证明 / Proof：弹性网剪枝解 (29.16)–(29.20)

当 $\lambda_1=0$ 但 $\lambda_2$ 一般：(29.15) 目标写为 $\min_{\boldsymbol\omega}\frac12\boldsymbol\omega'(\hat{\boldsymbol\Sigma}+\lambda_2\mathbf I_N)\boldsymbol\omega$，把 $\hat{\boldsymbol\Sigma}+\lambda_2\mathbf I_N$ 当方差-协方差矩阵，用 (2.11)/(2.12)/(2.13) 得 $\hat{\boldsymbol\omega}=c_1(\hat{\boldsymbol\Sigma}+\lambda_2\mathbf I_N)^{-1}\hat{\boldsymbol\mu}+c_2(\hat{\boldsymbol\Sigma}+\lambda_2\mathbf I_N)^{-1}\mathbf 1$ (29.16)，$c_1=\frac{\mu_0 C-B}D$、$c_2=\frac{A-B\mu_0}D$，其中 $A=\hat{\boldsymbol\mu}'(\hat{\boldsymbol\Sigma}+\lambda_2\mathbf I)^{-1}\hat{\boldsymbol\mu}$、$B=\mathbf 1'(\hat{\boldsymbol\Sigma}+\lambda_2\mathbf I)^{-1}\hat{\boldsymbol\mu}$、$C=\mathbf 1'(\hat{\boldsymbol\Sigma}+\lambda_2\mathbf I)^{-1}\mathbf 1$、$D=AC-B^2$。放松 $\boldsymbol\omega'\mathbf 1=1$、两端除 $c_1$ 整理得 $\hat{\boldsymbol\omega}=(\hat{\boldsymbol\Sigma}+\lambda_2\mathbf I_N)^{-1}(\hat{\boldsymbol\mu}+\lambda_0\mathbf 1)$ (29.17/29.18)，$\lambda_0$ 为整理出的常数。$\lambda_1=\lambda_2=0$ 时 → $\hat{\boldsymbol\omega}=\hat{\boldsymbol\Sigma}^{-1}(\hat{\boldsymbol\mu}+\lambda_0\mathbf 1)$。
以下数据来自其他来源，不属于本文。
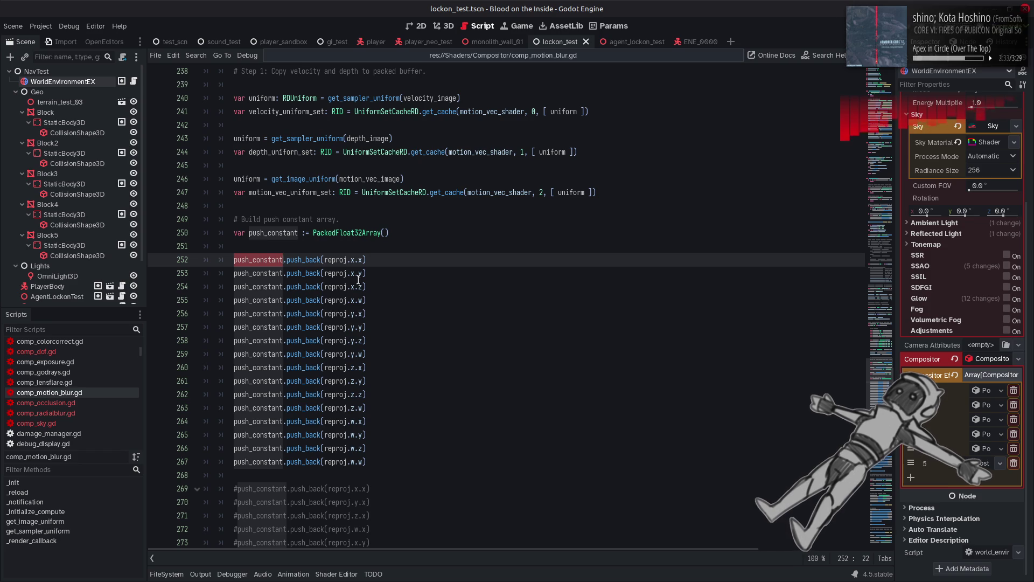
scroll(358, 279, "down", 10)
$\lambda_1,\lambda_2$ 一般：拉格朗日 $\mathcal L=\frac12\boldsymbol\omega'(\hat{\boldsymbol\Sigma}+\lambda_2\mathbf I_N)\boldsymbol\omega+\lambda_1\|\boldsymbol\omega\|_1+c_1(\mu_0-\hat{\boldsymbol\mu}'\boldsymbol\omega)+c_2(1-\mathbf 1'\boldsymbol\omega)$，f.o.c. $(\hat{\boldsymbol\Sigma}+\lambda_2\mathbf I_N)\hat{\boldsymbol\omega}+\lambda_1\text{sign}(\boldsymbol\omega)-c_1\hat{\boldsymbol\mu}-c_2\mathbf 1=\mathbf 0$ (29.19)，放松 $\boldsymbol\omega'\mathbf 1=1$ 并按 $c_1$ 重缩放得 (29.20)。$\blacksquare$

When $\lambda_1=0$ but general $\lambda_2$: (29.15)'s objective becomes $\min_{\boldsymbol\omega}\frac12\boldsymbol\omega'(\hat{\boldsymbol\Sigma}+\lambda_2\mathbf I_N)\boldsymbol\omega$; treating $\hat{\boldsymbol\Sigma}+\lambda_2\mathbf I_N$ as the variance-covariance matrix and using (2.11)/(2.12)/(2.13) gives $\hat{\boldsymbol\omega}=c_1(\hat{\boldsymbol\Sigma}+\lambda_2\mathbf I_N)^{-1}\hat{\boldsymbol\mu}+c_2(\hat{\boldsymbol\Sigma}+\lambda_2\mathbf I_N)^{-1}\mathbf 1$ (29.16), $c_1=\frac{\mu_0 C-B}D$, $c_2=\frac{A-B\mu_0}D$, where $A=\hat{\boldsymbol\mu}'(\hat{\boldsymbol\Sigma}+\lambda_2\mathbf I)^{-1}\hat{\boldsymbol\mu}$, $B=\mathbf 1'(\hat{\boldsymbol\Sigma}+\lambda_2\mathbf I)^{-1}\hat{\boldsymbol\mu}$, $C=\mathbf 1'(\hat{\boldsymbol\Sigma}+\lambda_2\mathbf I)^{-1}\mathbf 1$, $D=AC-B^2$. Relaxing $\boldsymbol\omega'\mathbf 1=1$ and dividing through by $c_1$ gives $\hat{\boldsymbol\omega}=(\hat{\boldsymbol\Sigma}+\lambda_2\mathbf I_N)^{-1}(\hat{\boldsymbol\mu}+\lambda_0\mathbf 1)$ (29.17/29.18), $\lambda_0$ a constant. When $\lambda_1=\lambda_2=0$ → $\hat{\boldsymbol\omega}=\hat{\boldsymbol\Sigma}^{-1}(\hat{\boldsymbol\mu}+\lambda_0\mathbf 1)$.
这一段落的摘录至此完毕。